Curry pastes differ wildly in strength & heat so adjust accordingly. I used 2 tablespoons as I like it strong and spicy but do adjust according to taste. Mae Ploy is a particularly good brand to get if you can. The tubs are quite big but they last well in the fridge and most closely resemble, to my mind, what a pounded Thai curry paste would look like if you made it yourself. If you use Mae Ploy it will also matter less if you don’t have galangal, kaffir and thai basil as they are already so well flavoured.

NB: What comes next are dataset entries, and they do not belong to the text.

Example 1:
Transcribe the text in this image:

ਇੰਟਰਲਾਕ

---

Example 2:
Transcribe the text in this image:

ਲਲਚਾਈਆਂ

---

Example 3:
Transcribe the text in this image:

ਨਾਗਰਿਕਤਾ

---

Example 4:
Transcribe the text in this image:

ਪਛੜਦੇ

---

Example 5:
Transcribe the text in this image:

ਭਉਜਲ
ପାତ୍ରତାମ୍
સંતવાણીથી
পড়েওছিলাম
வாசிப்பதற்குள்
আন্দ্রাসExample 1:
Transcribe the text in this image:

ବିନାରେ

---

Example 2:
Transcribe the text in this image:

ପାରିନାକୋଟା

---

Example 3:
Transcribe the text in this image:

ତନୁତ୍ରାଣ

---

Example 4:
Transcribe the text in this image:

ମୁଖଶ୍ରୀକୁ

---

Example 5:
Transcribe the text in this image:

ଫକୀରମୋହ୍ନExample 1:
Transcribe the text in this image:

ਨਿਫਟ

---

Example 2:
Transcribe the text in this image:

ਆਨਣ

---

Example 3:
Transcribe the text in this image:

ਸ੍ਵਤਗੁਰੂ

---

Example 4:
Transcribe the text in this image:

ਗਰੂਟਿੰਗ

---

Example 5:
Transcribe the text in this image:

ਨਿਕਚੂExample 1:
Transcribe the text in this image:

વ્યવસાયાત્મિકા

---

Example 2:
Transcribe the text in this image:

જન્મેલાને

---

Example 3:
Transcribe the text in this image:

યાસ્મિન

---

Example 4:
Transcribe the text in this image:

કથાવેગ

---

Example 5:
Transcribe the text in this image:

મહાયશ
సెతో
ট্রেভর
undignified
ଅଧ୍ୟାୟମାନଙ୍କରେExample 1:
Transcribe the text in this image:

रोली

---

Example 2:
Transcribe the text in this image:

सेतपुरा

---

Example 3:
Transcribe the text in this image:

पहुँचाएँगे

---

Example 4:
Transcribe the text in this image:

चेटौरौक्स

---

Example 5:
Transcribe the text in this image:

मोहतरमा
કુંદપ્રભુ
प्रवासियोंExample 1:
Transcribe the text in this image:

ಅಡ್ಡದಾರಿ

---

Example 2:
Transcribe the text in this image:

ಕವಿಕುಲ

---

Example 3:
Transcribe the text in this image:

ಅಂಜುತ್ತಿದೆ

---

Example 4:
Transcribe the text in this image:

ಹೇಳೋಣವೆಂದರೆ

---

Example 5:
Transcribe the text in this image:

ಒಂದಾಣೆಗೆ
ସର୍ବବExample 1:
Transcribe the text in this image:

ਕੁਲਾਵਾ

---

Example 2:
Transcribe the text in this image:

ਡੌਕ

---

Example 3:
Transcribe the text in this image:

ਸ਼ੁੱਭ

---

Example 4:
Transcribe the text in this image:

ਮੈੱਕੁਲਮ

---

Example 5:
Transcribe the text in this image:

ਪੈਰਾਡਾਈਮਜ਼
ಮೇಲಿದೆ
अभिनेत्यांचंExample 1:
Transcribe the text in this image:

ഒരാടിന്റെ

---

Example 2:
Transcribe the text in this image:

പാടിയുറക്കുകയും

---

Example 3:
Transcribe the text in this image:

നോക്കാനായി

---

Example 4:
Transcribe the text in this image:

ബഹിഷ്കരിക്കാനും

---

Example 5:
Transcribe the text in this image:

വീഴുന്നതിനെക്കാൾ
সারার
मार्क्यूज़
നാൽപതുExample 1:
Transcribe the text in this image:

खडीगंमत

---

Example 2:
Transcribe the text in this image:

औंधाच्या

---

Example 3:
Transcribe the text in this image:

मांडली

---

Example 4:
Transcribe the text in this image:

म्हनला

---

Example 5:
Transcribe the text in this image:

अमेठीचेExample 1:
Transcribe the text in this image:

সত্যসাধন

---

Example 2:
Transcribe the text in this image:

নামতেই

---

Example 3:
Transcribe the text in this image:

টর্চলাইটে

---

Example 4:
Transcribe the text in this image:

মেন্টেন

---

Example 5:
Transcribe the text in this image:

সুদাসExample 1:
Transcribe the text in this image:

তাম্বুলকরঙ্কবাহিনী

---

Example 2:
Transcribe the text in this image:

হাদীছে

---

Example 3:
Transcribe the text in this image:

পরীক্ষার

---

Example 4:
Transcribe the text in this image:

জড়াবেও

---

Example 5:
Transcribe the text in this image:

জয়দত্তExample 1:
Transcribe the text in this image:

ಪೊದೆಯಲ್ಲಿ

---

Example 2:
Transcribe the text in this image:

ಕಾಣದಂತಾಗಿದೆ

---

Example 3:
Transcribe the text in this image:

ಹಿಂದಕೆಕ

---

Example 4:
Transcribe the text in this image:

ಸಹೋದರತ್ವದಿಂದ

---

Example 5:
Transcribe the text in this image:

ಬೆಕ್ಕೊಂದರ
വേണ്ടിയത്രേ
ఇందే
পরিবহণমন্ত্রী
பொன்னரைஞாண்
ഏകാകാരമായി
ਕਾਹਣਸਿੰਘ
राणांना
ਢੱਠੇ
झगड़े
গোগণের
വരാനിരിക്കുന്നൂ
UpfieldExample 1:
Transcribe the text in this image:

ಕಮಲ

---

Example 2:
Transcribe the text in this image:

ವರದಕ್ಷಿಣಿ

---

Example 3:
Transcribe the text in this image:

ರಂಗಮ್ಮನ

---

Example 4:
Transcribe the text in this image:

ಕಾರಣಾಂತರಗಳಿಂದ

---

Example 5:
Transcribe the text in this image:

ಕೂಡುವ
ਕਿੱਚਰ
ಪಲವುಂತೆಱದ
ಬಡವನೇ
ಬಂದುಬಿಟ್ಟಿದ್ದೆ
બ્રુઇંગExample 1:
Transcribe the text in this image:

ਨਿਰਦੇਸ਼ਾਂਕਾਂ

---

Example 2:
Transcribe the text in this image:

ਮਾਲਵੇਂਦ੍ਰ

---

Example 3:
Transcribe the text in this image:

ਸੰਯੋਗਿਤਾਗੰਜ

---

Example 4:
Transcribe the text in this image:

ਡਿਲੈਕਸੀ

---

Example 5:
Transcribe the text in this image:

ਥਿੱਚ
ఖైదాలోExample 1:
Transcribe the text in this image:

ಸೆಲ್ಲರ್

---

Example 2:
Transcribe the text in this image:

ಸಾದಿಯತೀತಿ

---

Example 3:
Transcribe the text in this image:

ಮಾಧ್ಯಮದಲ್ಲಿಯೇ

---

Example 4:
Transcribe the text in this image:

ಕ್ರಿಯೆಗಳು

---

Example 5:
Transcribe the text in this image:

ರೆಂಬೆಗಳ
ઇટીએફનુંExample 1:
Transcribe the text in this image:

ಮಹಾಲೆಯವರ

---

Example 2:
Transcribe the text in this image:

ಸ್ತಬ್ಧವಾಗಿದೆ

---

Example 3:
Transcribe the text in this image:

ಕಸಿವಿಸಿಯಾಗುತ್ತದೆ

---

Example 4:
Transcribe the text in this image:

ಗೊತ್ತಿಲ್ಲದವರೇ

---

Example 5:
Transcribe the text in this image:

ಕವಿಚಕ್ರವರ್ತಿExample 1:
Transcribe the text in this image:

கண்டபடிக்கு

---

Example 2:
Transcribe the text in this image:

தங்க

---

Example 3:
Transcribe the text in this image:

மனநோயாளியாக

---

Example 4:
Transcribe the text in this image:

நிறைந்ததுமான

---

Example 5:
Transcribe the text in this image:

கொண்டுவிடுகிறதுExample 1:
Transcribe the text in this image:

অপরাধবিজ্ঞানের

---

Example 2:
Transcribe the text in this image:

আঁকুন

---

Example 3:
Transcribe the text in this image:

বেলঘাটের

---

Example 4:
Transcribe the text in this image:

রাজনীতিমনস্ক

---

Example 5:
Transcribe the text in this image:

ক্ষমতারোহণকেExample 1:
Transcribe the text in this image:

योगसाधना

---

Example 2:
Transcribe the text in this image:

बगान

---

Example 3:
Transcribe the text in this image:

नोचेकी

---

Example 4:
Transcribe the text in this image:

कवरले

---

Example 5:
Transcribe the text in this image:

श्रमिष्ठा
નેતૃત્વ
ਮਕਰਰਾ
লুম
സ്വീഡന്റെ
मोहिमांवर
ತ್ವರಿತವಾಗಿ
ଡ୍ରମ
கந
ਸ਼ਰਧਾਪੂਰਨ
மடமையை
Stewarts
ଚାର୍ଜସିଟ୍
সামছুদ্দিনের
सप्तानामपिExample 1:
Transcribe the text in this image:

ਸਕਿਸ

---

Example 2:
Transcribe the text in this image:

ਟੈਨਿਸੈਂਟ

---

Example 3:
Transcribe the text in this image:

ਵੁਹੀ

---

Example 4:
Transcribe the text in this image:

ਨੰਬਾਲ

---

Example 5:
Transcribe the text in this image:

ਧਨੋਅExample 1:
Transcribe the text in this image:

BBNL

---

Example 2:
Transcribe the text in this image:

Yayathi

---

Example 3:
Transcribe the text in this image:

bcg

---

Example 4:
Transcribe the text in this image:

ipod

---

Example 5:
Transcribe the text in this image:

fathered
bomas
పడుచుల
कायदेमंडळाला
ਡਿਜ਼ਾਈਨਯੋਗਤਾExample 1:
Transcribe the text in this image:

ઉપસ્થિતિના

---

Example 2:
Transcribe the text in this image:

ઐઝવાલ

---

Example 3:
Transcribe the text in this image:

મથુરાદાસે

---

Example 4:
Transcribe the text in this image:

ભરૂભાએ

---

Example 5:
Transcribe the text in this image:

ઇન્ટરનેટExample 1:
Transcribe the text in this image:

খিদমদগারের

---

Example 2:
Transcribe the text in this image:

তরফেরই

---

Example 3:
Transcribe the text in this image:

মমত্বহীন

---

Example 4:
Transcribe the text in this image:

We used salmon obviously but you could just as easily use a white fish such as cod or haddock or in fact quite easily use chicken instead of fish, although obviously it will require a longer cooking time. Similarly I have added sugar snaps, mushrooms and baby corn but you could add whatever veg you like really

Quick Thai Red Salmon Curry
serves 2

½ tbsp rapeseed oil
1 shallot, finely chopped
1 tsp garlic paste
1 tsp ginger paste
½ tsp galangal paste (optional)
1½ -2 tbsp Thai red curry paste
165ml coconut milk
150ml vegetable stock
½ lime, juiced
½ tbsp Thai fish sauce
½ tsp palm (or brown) sugar
75g sugar snap peas, sliced in half on the diagonal
100g baby corn, sliced lengthways
75g mushrooms, chopped
200g salmon fillets, cut into 2.5cm (1in) cubes
½ tsp Thai basil paste
½ tsp sliced kaffir lime leaves
small handful coriander leaves, roughly chopped

Heat the oil in a frying or sauté pan over a medium heat and add the shallots. Fry for 3–4 minutes until softened. Add the garlic, ginger & galangal pastes and fry for 30 seconds until fragrant.

Add the red curry paste and fry for a further minute or so, stirring to coat the shallots.

Pour in the coconut milk and vegetable stock and bring to a steady boil then turn down and simmer for 5 minutes.

Add the lime juice, fish sauce and palm sugar. Stir in the vegetables and simmer for 3 minutes.

Add in the fish pieces and simmer for 3–5 minutes until just cooked.

Stir through the basil and limes leaves, simmer for 1 more minutes then serve over rice in bowls, garnished with the coriander.